Putin hat im 2. Tschetschenienkrieg Grosny mit Flächenbombardements aus der Luft und massivem Artillerietrommelfeuer ausradieren lassen. Etwas, was er durch seine Propaganda der ukrainischen Seite heute unterstellt, diese im Unterschied zu ihm aber nie unternommen hat. Es starben damals innerhalb von 14 Tagen 20.000 bis 30.000 Zivilisten.

Zitat von andreu66
Russland bleibt auch weiterhin das bevölkerungsreichste Land Europas, trotz intensivster Anstrengungen der Deutschen im 2.Weltkrieg. Russland ist rohstoffreich und Russland ist riesig, daher wird Russland immer wichtig sein und es muss die Aufgabe Europas sein, dieses Land näher an sich heran zu führen, statt es mit Hetze und dummer Propaganda und lächerlichen Sanktionen zum Gegner hochzuhypen. Gefragt ist mehr Steinmeier und weniger Rasmussen, Tusk, v.d. Leyen, Hagel usw.
Entschuldigung, die Hetze wird von den russischen Staatsmedien betrieben, die unisono behaupten, in Kiew würden die Faschisten regieren und diese würde KZs betreiben und Völkermord begehen. Wer solche Nachrichten in der Ostukraine täglich sieht und hört, der bekommt zwangsläufig Angst und greift zur Waffe.

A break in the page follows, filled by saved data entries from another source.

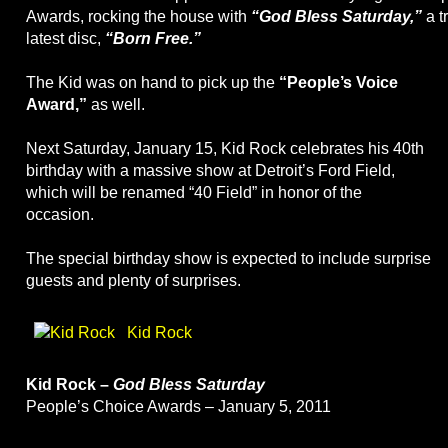
Awards, rocking the house with
“God Bless Saturday,”
a t
latest disc,
“Born Free.”
The Kid was on hand to pick up the
“People’s Voice
Award,”
as well.
Next Saturday, January 15, Kid Rock celebrates his 40th
birthday with a massive show at Detroit’s Ford Field,
which will be renamed “40 Field” in honor of the
occasion.
The special birthday show is expected to include surprise
guests and plenty of surprises.
Kid Rock
Kid Rock –
God Bless Saturday
People’s Choice Awards – January 5, 2011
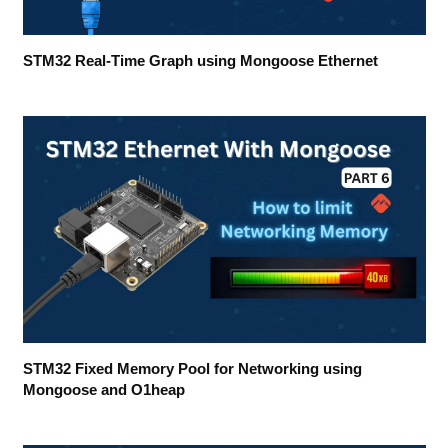
STM32 Real-Time Graph using Mongoose Ethernet
STM32 Fixed Memory Pool for Networking using
Mongoose and O1heap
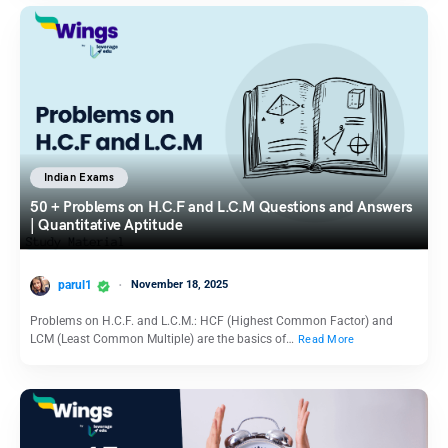
Indian Exams
50 + Problems on H.C.F and L.C.M Questions and Answers
| Quantitative Aptitude
parul1
November 18, 2025
Problems on H.C.F. and L.C.M.: HCF (Highest Common Factor) and
LCM (Least Common Multiple) are the basics of…
Read More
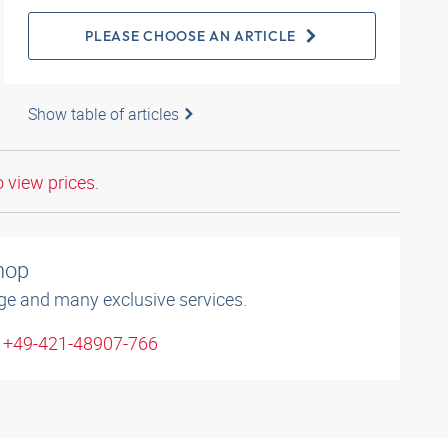
PLEASE CHOOSE AN ARTICLE
Show table of articles
o view prices.
shop
ge and many exclusive services.
: +49-421-48907-766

Das russische Regime ist somit direkt für die Eskalation in der Ostukraine verantwortlich.

Dagegen sehe ich keine Talkshow in unserem TV, zu der nicht russ. Offizielle oder Regimemedienvertreter eingeladen wurden. Der russische Standpunkt wurde auch von anderen Diskutanten in DE so massiv vertreten (z.B. bei Illner), dass diese Leute teilweise gar zu sagen brauchten und grinsend zuschauten.
Und wenn die Sanktionen so lächerlich wären, dann würden nicht die ausländischen Investoren ausbleiben, der Rubelkurs abstürzen, das Kapital aus Russland flüchten und die Börsenkurse einbrechen.